### EXERCISE REQUIREMENTS:
Locate each line with the string "send" in the listing below and copy it.
** EXCERPTED DATA follows **
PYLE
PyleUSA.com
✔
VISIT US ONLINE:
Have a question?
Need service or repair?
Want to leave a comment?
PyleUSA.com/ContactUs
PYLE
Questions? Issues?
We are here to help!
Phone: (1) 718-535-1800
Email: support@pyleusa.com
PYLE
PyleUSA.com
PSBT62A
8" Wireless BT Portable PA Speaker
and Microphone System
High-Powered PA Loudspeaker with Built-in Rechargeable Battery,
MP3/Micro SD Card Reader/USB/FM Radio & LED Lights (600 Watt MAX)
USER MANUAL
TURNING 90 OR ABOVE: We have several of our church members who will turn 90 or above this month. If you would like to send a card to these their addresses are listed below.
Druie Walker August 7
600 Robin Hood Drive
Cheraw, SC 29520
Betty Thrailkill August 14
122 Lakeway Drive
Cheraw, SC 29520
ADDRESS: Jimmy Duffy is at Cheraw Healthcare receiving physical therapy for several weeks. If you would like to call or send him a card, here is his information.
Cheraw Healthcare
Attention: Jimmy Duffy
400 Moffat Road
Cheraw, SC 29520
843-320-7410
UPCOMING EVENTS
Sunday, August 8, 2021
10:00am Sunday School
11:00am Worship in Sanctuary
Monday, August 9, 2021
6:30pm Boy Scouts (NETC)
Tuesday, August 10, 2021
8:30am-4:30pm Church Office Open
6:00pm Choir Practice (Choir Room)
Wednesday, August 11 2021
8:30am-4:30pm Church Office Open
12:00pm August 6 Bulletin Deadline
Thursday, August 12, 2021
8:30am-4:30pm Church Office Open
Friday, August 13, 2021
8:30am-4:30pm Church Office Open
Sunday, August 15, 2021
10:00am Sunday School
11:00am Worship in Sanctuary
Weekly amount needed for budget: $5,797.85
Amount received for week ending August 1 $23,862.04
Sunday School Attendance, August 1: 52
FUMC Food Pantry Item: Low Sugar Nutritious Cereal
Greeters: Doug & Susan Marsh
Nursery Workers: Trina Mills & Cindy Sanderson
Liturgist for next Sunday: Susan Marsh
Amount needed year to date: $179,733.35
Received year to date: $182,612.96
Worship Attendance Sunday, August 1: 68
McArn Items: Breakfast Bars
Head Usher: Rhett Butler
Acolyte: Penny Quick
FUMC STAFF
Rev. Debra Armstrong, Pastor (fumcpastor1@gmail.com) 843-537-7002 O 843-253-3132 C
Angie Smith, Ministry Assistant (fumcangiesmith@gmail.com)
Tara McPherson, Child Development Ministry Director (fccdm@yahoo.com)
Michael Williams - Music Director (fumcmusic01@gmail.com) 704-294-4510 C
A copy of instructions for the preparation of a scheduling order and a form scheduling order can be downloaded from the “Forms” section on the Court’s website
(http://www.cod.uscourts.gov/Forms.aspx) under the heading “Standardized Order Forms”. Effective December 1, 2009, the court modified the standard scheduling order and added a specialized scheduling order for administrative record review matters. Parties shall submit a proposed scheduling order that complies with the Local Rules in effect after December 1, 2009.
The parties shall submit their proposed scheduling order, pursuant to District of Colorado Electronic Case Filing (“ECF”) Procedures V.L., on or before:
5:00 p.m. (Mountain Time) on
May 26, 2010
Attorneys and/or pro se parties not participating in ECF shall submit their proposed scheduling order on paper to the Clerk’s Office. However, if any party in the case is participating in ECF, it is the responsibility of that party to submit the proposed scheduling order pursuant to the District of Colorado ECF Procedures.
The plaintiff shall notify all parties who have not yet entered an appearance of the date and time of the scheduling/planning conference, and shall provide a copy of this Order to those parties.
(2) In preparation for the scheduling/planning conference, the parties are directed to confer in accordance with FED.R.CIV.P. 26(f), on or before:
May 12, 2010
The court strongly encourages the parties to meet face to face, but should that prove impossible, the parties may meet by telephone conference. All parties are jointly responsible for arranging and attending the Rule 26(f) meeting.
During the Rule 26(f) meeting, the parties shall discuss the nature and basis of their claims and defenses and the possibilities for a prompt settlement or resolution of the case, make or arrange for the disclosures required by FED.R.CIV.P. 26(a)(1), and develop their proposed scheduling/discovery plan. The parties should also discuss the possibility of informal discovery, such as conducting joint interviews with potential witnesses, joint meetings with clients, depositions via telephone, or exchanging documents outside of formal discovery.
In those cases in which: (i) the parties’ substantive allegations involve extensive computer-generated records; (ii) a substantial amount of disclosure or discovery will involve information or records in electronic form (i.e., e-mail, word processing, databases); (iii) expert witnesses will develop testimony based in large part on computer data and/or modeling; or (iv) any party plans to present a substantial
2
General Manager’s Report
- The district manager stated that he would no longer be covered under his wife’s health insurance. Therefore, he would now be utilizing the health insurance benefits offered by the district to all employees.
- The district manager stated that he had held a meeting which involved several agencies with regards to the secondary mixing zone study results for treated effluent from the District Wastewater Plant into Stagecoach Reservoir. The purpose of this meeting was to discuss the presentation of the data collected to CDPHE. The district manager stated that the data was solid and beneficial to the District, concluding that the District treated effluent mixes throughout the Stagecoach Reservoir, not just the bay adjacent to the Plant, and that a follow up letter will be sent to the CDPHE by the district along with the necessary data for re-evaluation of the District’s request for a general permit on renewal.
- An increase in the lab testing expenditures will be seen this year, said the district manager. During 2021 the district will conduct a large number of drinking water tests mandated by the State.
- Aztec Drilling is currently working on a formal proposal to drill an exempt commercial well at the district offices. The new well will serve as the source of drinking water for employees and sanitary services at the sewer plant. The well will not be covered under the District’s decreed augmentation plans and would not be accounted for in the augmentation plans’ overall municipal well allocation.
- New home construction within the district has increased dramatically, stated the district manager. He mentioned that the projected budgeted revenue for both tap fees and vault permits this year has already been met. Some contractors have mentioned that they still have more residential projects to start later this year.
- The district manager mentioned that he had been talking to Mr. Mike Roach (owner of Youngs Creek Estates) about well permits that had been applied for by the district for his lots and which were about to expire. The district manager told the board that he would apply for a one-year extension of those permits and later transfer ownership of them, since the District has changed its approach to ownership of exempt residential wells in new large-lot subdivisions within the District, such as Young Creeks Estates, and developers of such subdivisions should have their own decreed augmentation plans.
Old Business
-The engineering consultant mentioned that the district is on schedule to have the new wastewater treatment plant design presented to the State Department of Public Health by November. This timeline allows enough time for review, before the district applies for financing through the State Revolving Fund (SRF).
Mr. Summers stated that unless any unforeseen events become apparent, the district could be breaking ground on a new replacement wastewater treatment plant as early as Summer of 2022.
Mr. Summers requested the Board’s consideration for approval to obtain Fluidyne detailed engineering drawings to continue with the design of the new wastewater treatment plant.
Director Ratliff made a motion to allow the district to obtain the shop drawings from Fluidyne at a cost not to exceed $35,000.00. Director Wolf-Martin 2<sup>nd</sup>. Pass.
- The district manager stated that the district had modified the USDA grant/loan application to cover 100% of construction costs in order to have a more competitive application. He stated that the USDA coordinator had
** End of EXCERPTED DATA **
### TASK SOLUTION:
TURNING 90 OR ABOVE: We have several of our church members who will turn 90 or above this month. If you would like to send a card to these their addresses are listed below.
ADDRESS: Jimmy Duffy is at Cheraw Healthcare receiving physical therapy for several weeks. If you would like to call or send him a card, here is his information.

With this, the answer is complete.